Ogni epoca ha il suo supergruppo: durante i primi anni ’70 si formano i maghi del prog Emerson, Lake and Palmer; all’inizio degli anni ’80 John Wetton, Geoff Downes, Steve Howe e Carl Palmer formano gli Asia, sfornando album eccellenti; negli anni 2000 è la volta degli immensi Transatlantic.

Quattro illustri uomini che suonano progressive formano una band: Roine Stolt (chitarra) dei Flower Kings, Neal Morse (tastiere, voce) degli Spock’s Beard, Mike Portnoy (batteria) dei Dream Theater ed infine il grandioso Pete Trewavas (basso) dei Marillion. Si può dire che il loro sia un prog abbastanza puro, ricco di passaggi complicati e talvolta qualche virtuosismo, frutto di una formazione solida che è riuscita a trovare subito un buon affiatamento, oltre all’avanzato grado tecnico di cui ogni membro del gruppo è dotato. Sono musicisti di prim’ordine, insomma.

Le influenze sono molteplici, ma principalmente si può affermare che ognuno ha portato qualcosina dalla propria band di origine, anche se qua e là riusciamo ad intuire quanto sia grande la loro passione per i Beatles (soprattutto in alcuni coretti e nelle parti di pianoforte). Il titolo dell’album altro non è che l’acronimo delle iniziali dei loro cognomi. La copertina computerizzata è molto futuristica, con questi dirigibili destinati diventare anche il logo della band. Apre le danze la fantasmagorica e lunghissima suite All Of The Above di 30 minuti e rotti, divisa in 6 pezzi:

I. Full Moon Rising, grande intro all’insegna del progressive più maestoso, con diversi e variati passaggi, fino al theme principale cantato divinamente da Neal Morse, con una chitarra un po’ funky di Roine Stolt, che in qualche passaggio ricorda Steve Howe. II. October Winds, in cui si rallenta un poco il cantato, mentre gli intermezzi chitarristici e la tastiera lavorano assiduamente, con un pizzico di Jazz suonato dal pianoforte. III. Camouflaged In Blue, forse la parte più bella di tutta la Suite, è eterea, ben congeniata e strutturata, introdotta dal grande arpeggio di basso di Trewavas. IV. Half Alive, il ritmo riprende a correre, con un ricorrente riff di sintetizzatore già sentito nell’intro. Buon pezzo. V. Undying Love è un altro momento suggestivo, questa volta più acustico, in cui i cori sono cantati alla perfezione, e poi nuovamente intricati passaggi strumentali. VI. Full Moon Rising (Reprise) è la ripresa del theme iniziale principale con il consueto gran finale.
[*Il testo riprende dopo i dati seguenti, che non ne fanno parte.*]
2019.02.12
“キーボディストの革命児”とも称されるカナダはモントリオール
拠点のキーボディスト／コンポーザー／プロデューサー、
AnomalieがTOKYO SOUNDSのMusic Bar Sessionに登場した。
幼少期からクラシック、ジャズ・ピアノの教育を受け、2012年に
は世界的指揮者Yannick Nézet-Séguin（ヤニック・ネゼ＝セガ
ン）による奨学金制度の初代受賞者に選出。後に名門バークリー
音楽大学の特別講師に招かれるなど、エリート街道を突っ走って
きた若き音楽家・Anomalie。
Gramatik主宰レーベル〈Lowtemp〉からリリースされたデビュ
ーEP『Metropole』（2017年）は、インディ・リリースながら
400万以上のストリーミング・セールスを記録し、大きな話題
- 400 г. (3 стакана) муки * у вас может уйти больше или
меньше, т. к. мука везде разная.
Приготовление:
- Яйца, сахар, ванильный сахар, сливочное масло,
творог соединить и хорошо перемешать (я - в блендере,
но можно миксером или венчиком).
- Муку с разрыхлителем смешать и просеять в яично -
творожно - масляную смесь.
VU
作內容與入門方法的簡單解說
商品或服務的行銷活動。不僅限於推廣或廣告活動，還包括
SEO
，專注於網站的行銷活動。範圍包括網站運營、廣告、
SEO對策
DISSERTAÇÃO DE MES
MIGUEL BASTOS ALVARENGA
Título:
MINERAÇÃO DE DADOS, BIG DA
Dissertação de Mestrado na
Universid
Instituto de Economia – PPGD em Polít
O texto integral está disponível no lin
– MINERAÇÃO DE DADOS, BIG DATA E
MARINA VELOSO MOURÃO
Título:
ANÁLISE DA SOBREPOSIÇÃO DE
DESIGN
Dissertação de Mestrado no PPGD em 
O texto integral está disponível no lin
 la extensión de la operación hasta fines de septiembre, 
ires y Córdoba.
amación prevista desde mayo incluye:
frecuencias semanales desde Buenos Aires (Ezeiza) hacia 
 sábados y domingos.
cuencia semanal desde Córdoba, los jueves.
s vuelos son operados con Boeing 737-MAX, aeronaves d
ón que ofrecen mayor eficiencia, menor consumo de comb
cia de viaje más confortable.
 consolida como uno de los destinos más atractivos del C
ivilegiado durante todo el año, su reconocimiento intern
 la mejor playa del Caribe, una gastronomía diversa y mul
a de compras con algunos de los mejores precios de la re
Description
Il secondo brano è We All Need Some Light, acustico e maestoso, dalla forte parte melodica e dal ritornello poetico. Mystery Train invece cambia decisamente tono ed è più sperimentale, molto potente, un buon esempio di progressive moderno. My New World è di nuovo una Suite, introdotta dagli archi, per poi passare ad una suonata di pianoforte che sembra uscita da un album dei Beatles, nello stile di Lady Madonna e un cantato in stile Fool On The Hill, in chiave anni 2000. La parte centrale racchiude progressive quasi estremo. Sostanzialmente gradevole. L’ultimo brano è anch’esso una suite, In Held (Twas) In I e altro non è che una rivisitazione di un pezzo dei Procol Harum, difatti è firmato Brooker/Fisher/Reid. Parti recitate, musica a tratti astrusa, a tratti molto semplice, musicisti davvero mostruosi nell’eseguirla, ma forse non è il brano più entusiasmante di tutto il disco.

Nella versione Limited Edition c’è anche un secondo Cd che include una versione diversa di My New World, We All Need Some Light cantata da Roine Stolt, versioni jammate in studio di Honky Tonk Woman e Oh Darlin’ e infine il Demo di My Cruel World, più una sezione interattiva per Pc, che forse è la parte più interessante di questo Bonus Cd. Inoltre questa versione doppia è confezionata in digipak, in un libretto di una ventina di pagine con foto a colori, lyrics dei brani, credits dettagliati e un’intervista ai membri del gruppo. SMPTe è un’opera indubbiamente fuori dal comune, sia come ascolto che come realizzazione, ma forse l’unico suo difetto è la prolissità che, pur senza rendere questo album lagnoso, scocciante né tantomeno pesante, ne rende però l’ascolto piuttosto impegnativo. Per ascoltare questo album servono ben 77 minuti (il voto sarebbe un 4,5 in realtà) in cui bisogna perlopiù essere concentrati sulla musica.

Insomma un capolavoro che va però gustato con le giuste misure e con le giuste dosi.